Jika berdasarkan kelas katanya best seller adalah kata benda, adjektivanya adalah best selling. Longman Dictionary memberi catatan, sebagai adjektiva best selling selalu diikuti kata benda. Karena itu, pada buku-buku asing, selain kata Best Seller dengan segala variasinya, semisal “International Best Seller”, “The International Best Seller”, “The 1st International Best Seller”, kita juga menemukan kata Best Selling Author. Kita pun tak salah mengatakan, “best selling bag (tas laris), best selling computer (komputer laris), dsb”.

Kecerobohan Penerbit

Rupanya, untuk sebagian besar penerbit di Indonesia, “best seller” lebih disukai daripada “buku laris”. Anda boleh buktikan, nyaris tidak ada—untuk tidak mengatakan memang tidak ada—buku yang terbit di Indonesia diembel-embeli label “buku laris”. Kalaupun ada, bunyi labelnya adalah “Buku Terlaris Dunia”. Menilik buku tersebut adalah buku terjemahan, bisa dipastikan klausa itu diterjemahkan dari “International Best Seller” yang seharusnya diterjemahkan “Buku Laris Internasional”.

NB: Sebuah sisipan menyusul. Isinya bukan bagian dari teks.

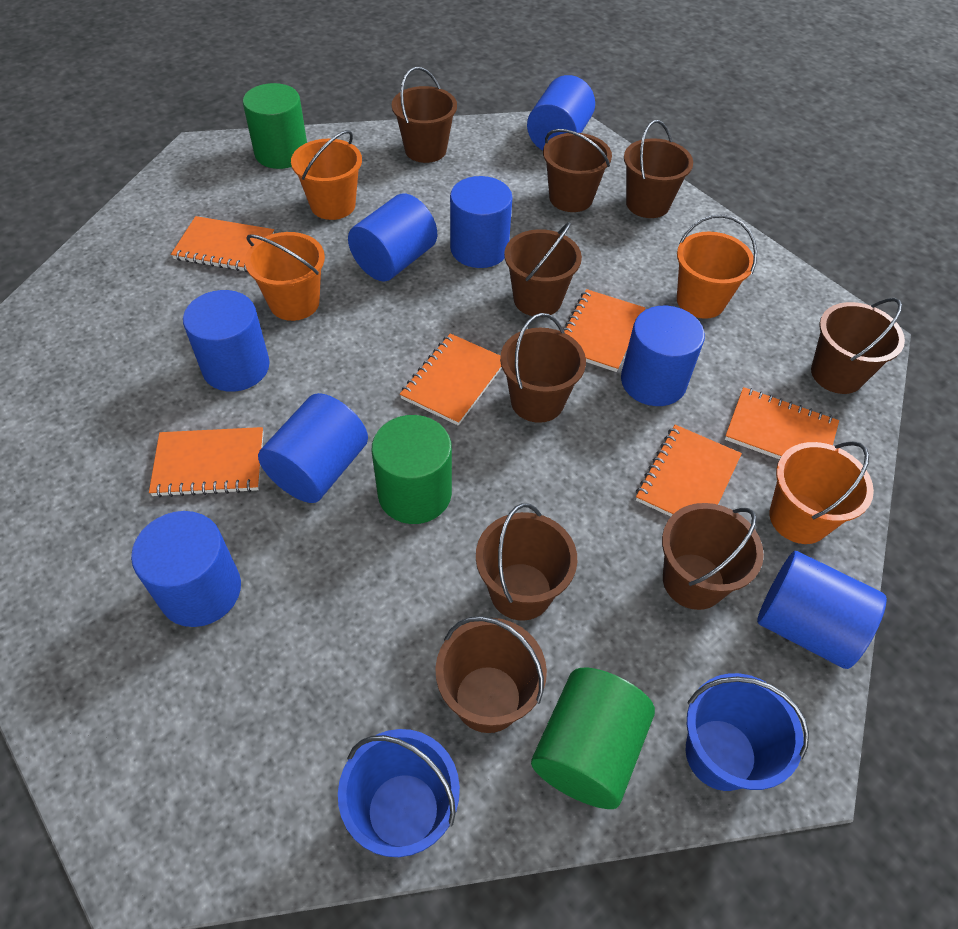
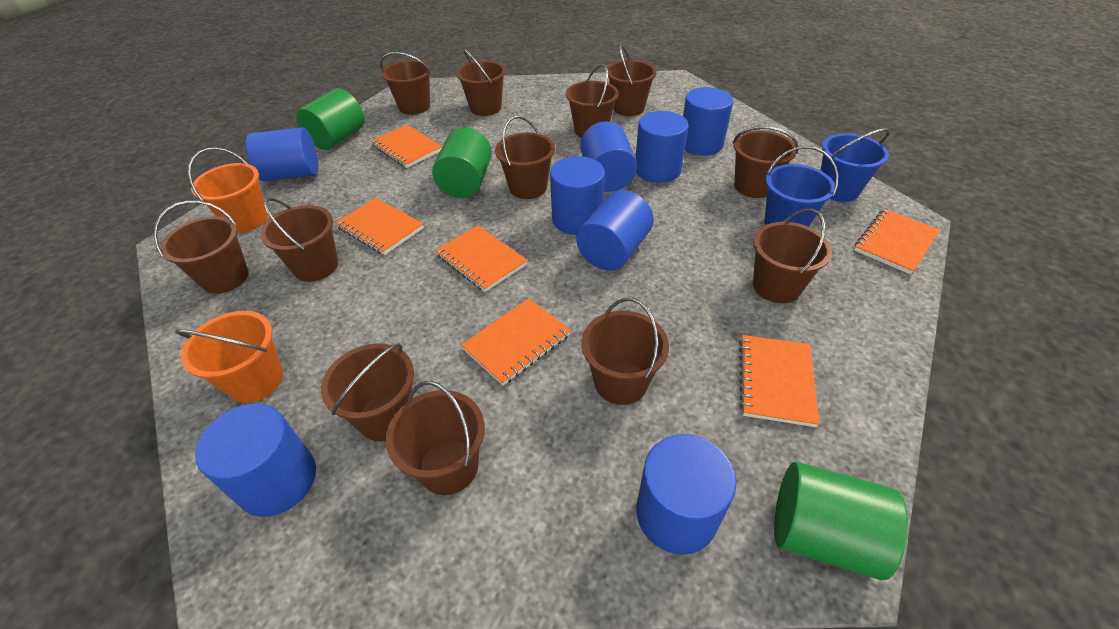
brown bucket: 9 -> 12
orange bucket: 4 -> 2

Mungkin bagi penerbit-penerbit tersebut, buku dengan label best seller akan lebih bergengsi dibandingkan dengan buku berlabel buku laris sekalipun makna kedua label itu sama. Alasan lain, barangkali ungkapan “best seller” memang sudah kadung lebih beken dibanding ungkapan “buku laris”. Alasan lain lagi, mereka cuma ingin cari gampangnya.
Lepas dari semua alasan penggunaannya, yang memprihatinkan adalah bahwa mereka sering cukup sembrono menggunakan ungkapan itu. Kata-kata aneh berikut ini akan Anda temui di lautan buku di toko-toko buku tersebut: Best Seller Nasional, Nasional Best Seller, Penulis Buku Best Seller atau yang lebih ceroboh lagi “Penulis Best Seller”.

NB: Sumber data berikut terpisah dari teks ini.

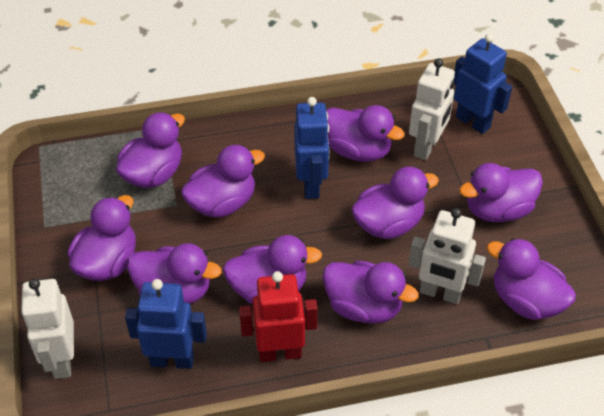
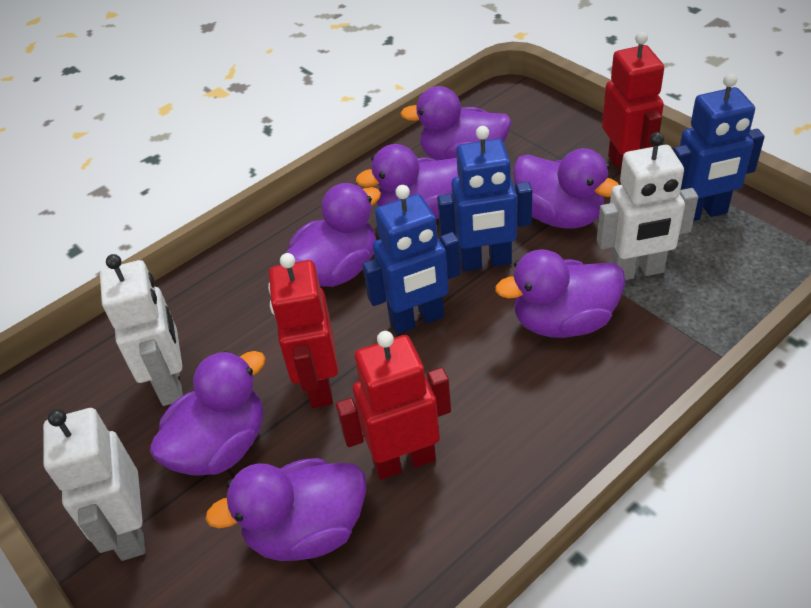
purple duck: 10 -> 7
red robot: 1 -> 3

Mungkin saja kita tahu maksud ungkapan “Best Seller Nasional” atau “Nasional Best Seller”. Tapi, dari sisi kebahasaan, kedua ungkapan tersebut jelas menunjukkan kekacauan penerbit dalam berbahasa. Penerbit mencampuradukkan antara bahasa Indonesia dan bahasa Inggris. Yang pas adalah “National Best Seller” atau lebih pas lagi—karena buku tersebut terbit di Indonesia dan berbahasa Indonesia—“Buku Laris Nasional”.

Lantas, apa maksud “Penulis Buku Best Seller”? Pasti bukan penulis buku berjudul Best Seller yang dimaksud penerbit sebab sampai sekarang—Anda boleh cek—belum ada buku berjudul Best Seller. Kita cuma bisa menduga-duga, barangkali maksud penerbit adalah penulis buku tersebut pernah menulis buku lain (misalnya berjudul Miskin Itu Indah) yang masuk kategori buku laris. Kalau memang demikian yang dimaksud, tulis saja Penulis Buku Laris Miskin Itu Indah. Atau, kalau sekiranya penerbit ingin keren-kerenan atau malu menggunakan bahasa Indonesia, pakailah Best Selling Author of Miskin Itu Indah.

Yang lebih membingungkan adalah klausa “Penulis Best Seller”. Apakah yang dimaksud penerbit adalah bahwa penulis buku tersebut juga pernah menulis buku berjudul Best Seller? Kalau demikian, mengapa daftar karya yang dicantumkan pada biodata penulis tidak mencantumkan judul tersebut? Atau, si penulis adalah sebuah produk laris? Kalau ini yang dimaksud, pajang saja penulis tersebut di toko penulis (lucu!) lalu dikalungi tulisan Best Seller. Alternatif lain, bikinlah brosur yang berisi foto-foto para penulis dan pada foto penulis yang dimaksud diberi tulisan best seller. Atau juga, penerbit kepeleset inginnya menulis Best Selling Author tapi keluarnya Penulis Best Seller? Tak tahulah!

Yang jelas, jika penerbit yang hidup dengan bahasa saja semena-mena dan ceroboh dalam berbahasa, bagaimana bisa mengharapkan orang awam berdisiplin dalam berbahasa? Maka jangan heran jika di jalan-jalan dengan gampang kita temui ungkapan-ungkapan seperti dikontrakan, di sini menjual minyak tanah, yang membawa sepeda harap dikunci, atau orange just dan chicken one tail Rp25.000 (di rumah makan).

S. Rahoyo, Editor Kepala pada sebuah penerbit di Surakarta.